Bulan menoleh ke arah sahabatnya itu, "That's not your fault, Re. Emang seharusnya gue sadar diri. Anak kedokteran pasti carinya yang sepadan, gue mah apa sih? Cuma cewek yang gila sama sastra. Ga sebanding sama Kak Safa."

Tangan Renatta terbuka untuk memeluk tubuh Bulan dari belakang. She's know that Bulan is not okay. Ya siapa yang akan baik-baik saja jika cinta pertama yang ia incar sejak enam tahun lalu pupus? Sepertinya jika Renatta ada di posisi Bulan, gadis itu akan sangat marah.

"Sedihnya jangan lama-lama ya, there's so many guys who deserve you, not that bastard! He's only hurt you. Ah I hate him for making my best friend sad, while I try so hard to make you laugh." Mendengar itu, senyum tipis terukir pada bibir Bulan.
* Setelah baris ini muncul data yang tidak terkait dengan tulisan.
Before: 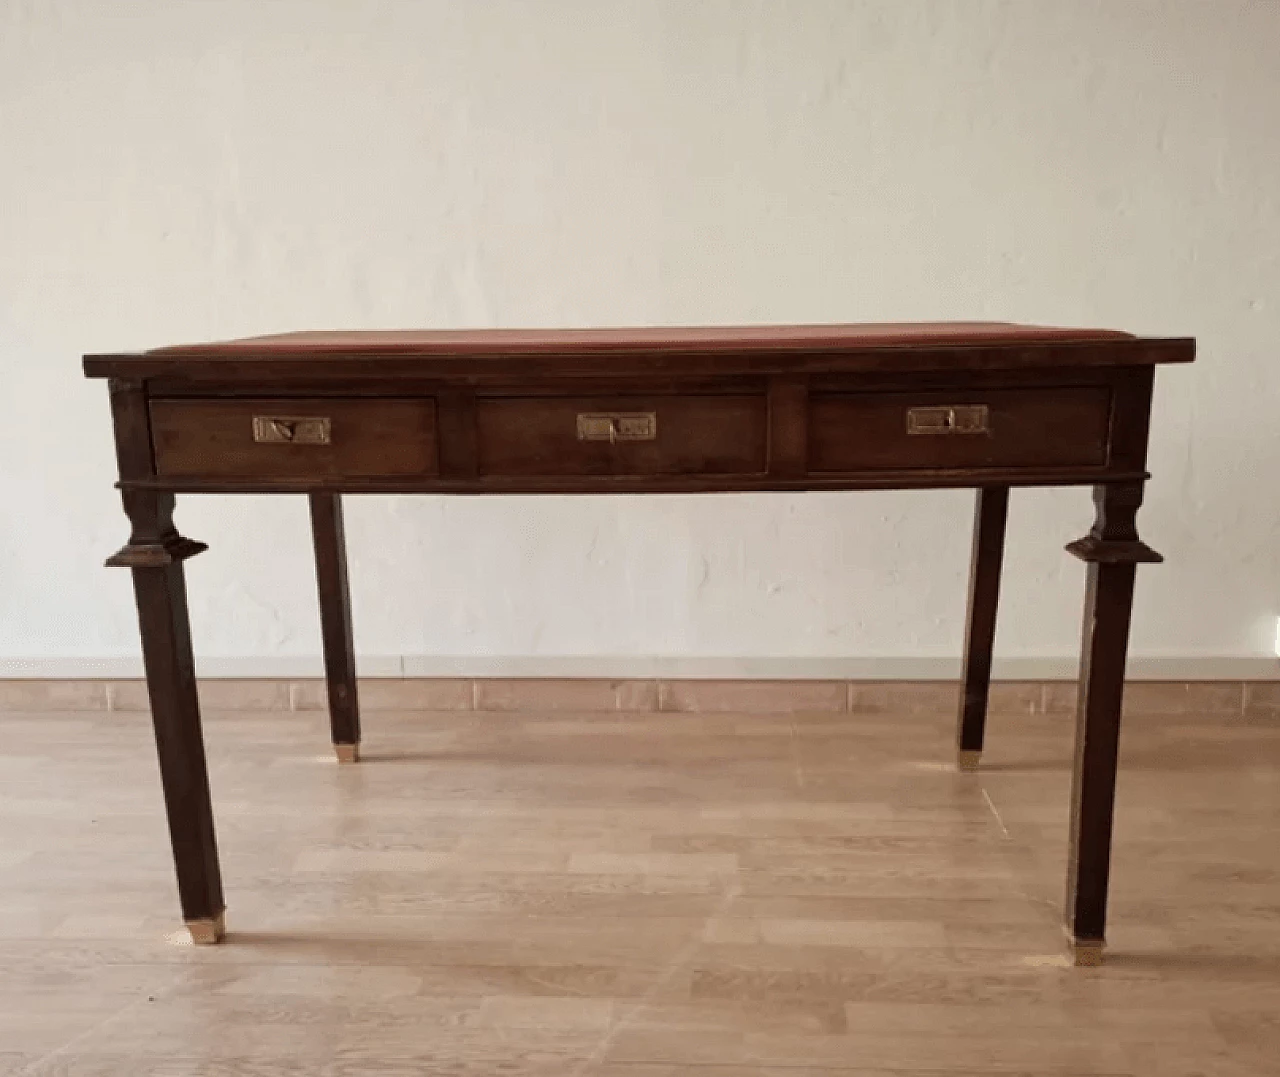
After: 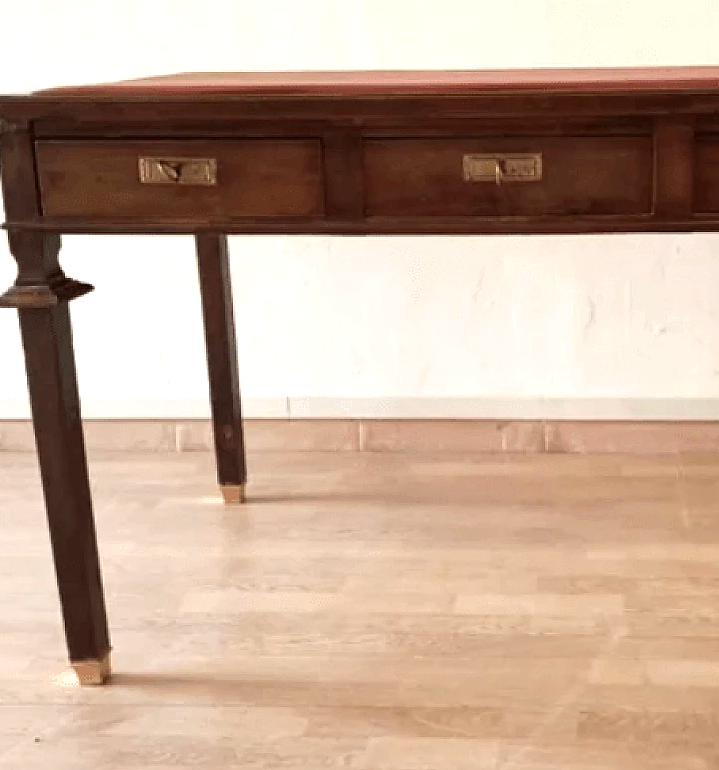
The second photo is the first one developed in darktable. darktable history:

"Gue bersyukur banget kenal sama lo, Re. Makasih banyak karena lo sama Naya udah jadi saksi bisu ke-bulol-an gue dari jaman SMP sampai kuliah." ujar Bulan. Renatta melepaskan rangkulannya, gadis itu menatap Bulan dengan senyuman mengejek.

"Sadar juga lo kalau bulol." Bulan cemberut.

"HEY! REALLY BAD NEWS!" Suara teriakan seorang gadis yang berlari dari ujung lobby fakultas menggema menyita atensi mahasiswa yang tengah duduk santai sembari menikmati hawa dingin dari AC lobby. Tak terkecuali Bulan dan Renatta. Dua gadis itu mengalihkan pandangan mereka ke arah pintu masuk dan mendapati Naya berlari terseok-seok sembari memegang sebuah ukulele di tangan kanannya.

"Naya, shut up!" Renatta berbisik ketika gadis bernama Naya itu sudah berdiri tepat di samping Bulan.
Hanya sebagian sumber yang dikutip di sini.